Queste domande mi hanno ricondotto al racconto della Pentecoste descritta negli Atti degli apostoli.

Nella città di Gerusalemme, persone provenienti da diverse parti del mondo, sentendo gli apostoli parlare in tante lingue delle grandi opere di Dio (At 2,11), si chiedono: “cos’è questo?”. Tutti si sentivano stranamente coinvolti in ciò che accadeva. Come se un vento li avesse avvolti suscitando due sentimenti contrastanti: stupore e perplessità.

Stupore per il fatto che gli apostoli, fino a poco prima colti da grande timore, ora li si vede totalmente trasformati e pieni di entusiasmo. In città, cinquanta giorni prima, si era creato un grande sconcerto. Tutti avevano sentito parlare di ciò che era accaduto. Un uomo buono, che si faceva carico delle situazioni di fragilità e malattia, era stato accusato di “blasfemia” perché si dichiarava “figlio di Dio”, l’unto, il “messia” parlando della vicinanza di Dio e del suo regno. Quell’uomo era stato condannato a morte, flagellato e crocifisso come uno dei peggiori malfattori. I suoi amici avevano assistito un po’ a distanza a tutto questo ed erano pieni di tristezza per quanto era accaduto. Ma adesso che cosa era avvenuto? Come mai sono così pieni di forza da sembrare degli “esaltati”? Alcuni si prendevano gioco di loro dicendo “Sono ubriachi di vino dolce” (At 2, 12).

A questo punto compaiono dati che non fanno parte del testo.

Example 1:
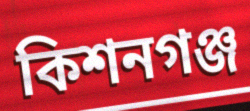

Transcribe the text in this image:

কিশনগঞ্জ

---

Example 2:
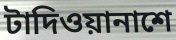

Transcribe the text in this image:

টাদিওয়ানাশে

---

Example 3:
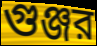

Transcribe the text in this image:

গুঞ্জর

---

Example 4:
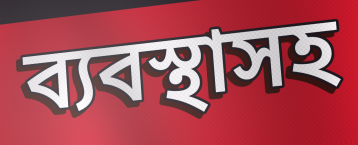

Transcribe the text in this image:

ব্যবস্থাসহ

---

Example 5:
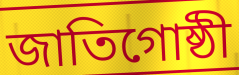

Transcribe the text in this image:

জাতিগোষ্ঠী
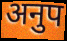
अनुप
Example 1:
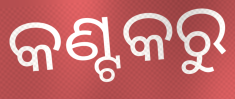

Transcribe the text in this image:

କଣ୍ଟକରୁ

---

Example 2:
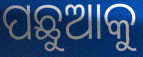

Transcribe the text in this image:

ପଛୁଆକୁ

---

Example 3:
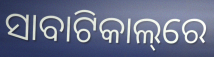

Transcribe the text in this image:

ସାବାଟିକାଲ୍‌ରେ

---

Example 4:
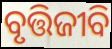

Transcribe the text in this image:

ବୃତ୍ତିଜୀବି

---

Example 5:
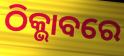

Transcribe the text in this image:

ଠିକ୍ଭାବରେ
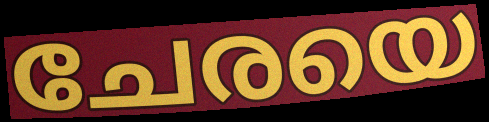
ചേരയെ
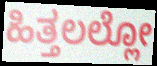
ಹಿತ್ತಲಲ್ಲೋ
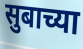
सुबाच्या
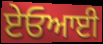
ਏਓਆਈ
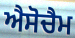
ਐਸੋਚੈਮ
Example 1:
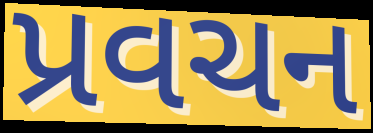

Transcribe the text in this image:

પ્રવચન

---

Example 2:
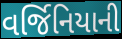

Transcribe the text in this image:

વર્જિનિયાની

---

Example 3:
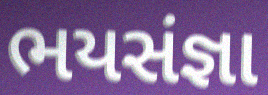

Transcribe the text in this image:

ભયસંજ્ઞા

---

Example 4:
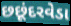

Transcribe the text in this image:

છછૂંદરવેડા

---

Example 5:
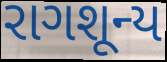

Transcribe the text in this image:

રાગશૂન્ય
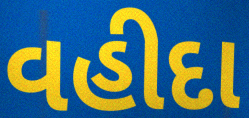
વહીદા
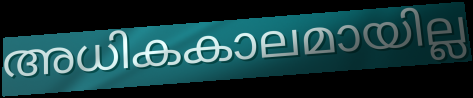
അധികകാലമായില്ല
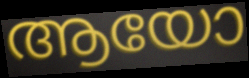
ആയോ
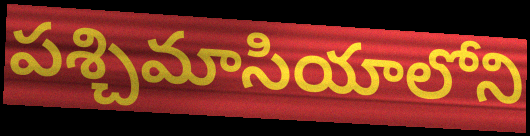
పశ్చిమాసియాలోని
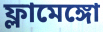
ফ্লামেঙ্গো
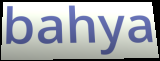
bahya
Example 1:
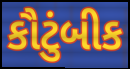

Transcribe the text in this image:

કૌટુંબીક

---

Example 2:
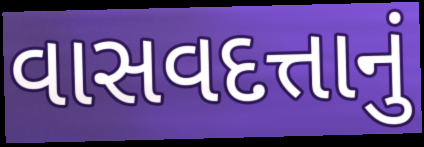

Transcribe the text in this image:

વાસવદત્તાનું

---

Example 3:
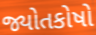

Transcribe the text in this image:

જ્યોતકોષો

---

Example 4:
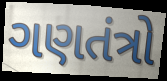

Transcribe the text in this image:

ગણતંત્રો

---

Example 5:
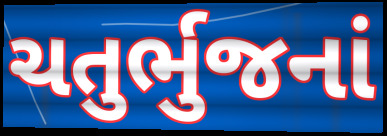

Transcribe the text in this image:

ચતુર્ભુજનાં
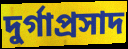
দুৰ্গাপ্ৰসাদ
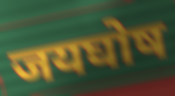
जयघोष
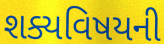
શક્યવિષયની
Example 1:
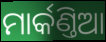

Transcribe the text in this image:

ମାର୍କଣ୍ତିଆ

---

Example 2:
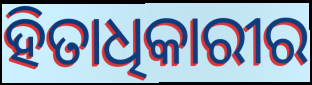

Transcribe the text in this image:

ହିତାଧିକାରୀର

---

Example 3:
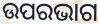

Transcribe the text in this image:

ଉପରଭାଗ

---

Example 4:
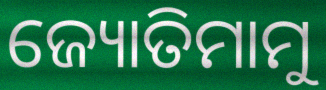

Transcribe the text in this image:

ଜ୍ୟୋତିମାମୁ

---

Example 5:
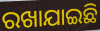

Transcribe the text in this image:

ରଖାଯାଇଛି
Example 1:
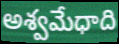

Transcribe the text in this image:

అశ్వమేధాది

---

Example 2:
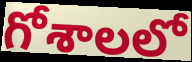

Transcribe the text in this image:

గోశాలలో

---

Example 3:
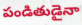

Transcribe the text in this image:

పండితుడైనా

Insieme allo stupore c’era pure qualche perplessità perché non si comprendeva bene dove volessero condurre la gente. Sarà emozione passeggera? Tra qualche giorno tutto sarà più tranquillo? La città di Gerusalemme non aveva di certo bisogno di nuove tensioni sociali, sommosse e condanne a morte. E la domanda era sulla bocca di molti: “che cosa significa tutto questo?” Si cercava il senso di quello che era accaduto. Il “Maestro” non si era più visto dopo la sua morte, anche se alcuni affermavano di averlo incontrato con il suo corpo segnato dalle ferite, ma in una condizione nuova, difficile da spiegare. Alcune donne e pure alcuni discepoli dicevano di aver parlato con Lui.

Adesso quel gruppo di uomini e donne, un tempo chiusi per la paura nel Cenacolo, vanno incontro a tutti e parlano con tutti delle grandi opere di Dio. Era questo che creava perplessità, suscitava interrogativi e domande di senso.

  1. Un popolo in cammino con le lanterne in mano

 Anche noi, come nel giorno di Pentecoste, ci chiediamo: “Che cosa significa” per noi popolo di Dio che è in Vicenza la beatificazione di quattro martiri, in un tempo di grandi cambiamenti della società, delle nostre comunità e parrocchie?

Come vescovo di questa Chiesa mi sento fortemente interpellato e desidero invitare il presbiterio, la comunità diaconale, le consacrate e i consacrati, insieme alla moltitudine di laici e famiglie che tengono vive le nostre comunità cristiane a lasciarsi raggiungere dalla benedizione di Dio riversata su di noi attraverso questi quattro “martiri della fraternità”.

Partecipando al rito della loro beatificazione in Congo, insieme ai parenti e ad una rappresentanza delle parrocchie di origine, ho provato una profonda commozione per il sangue versato da queste giovani vite (erano poco più che trentenni i tre martiri italiani) inviate in missione con il desiderio di donarsi senza riserve nel nome di Gesù a persone sconosciute, ma tutte amate da Dio.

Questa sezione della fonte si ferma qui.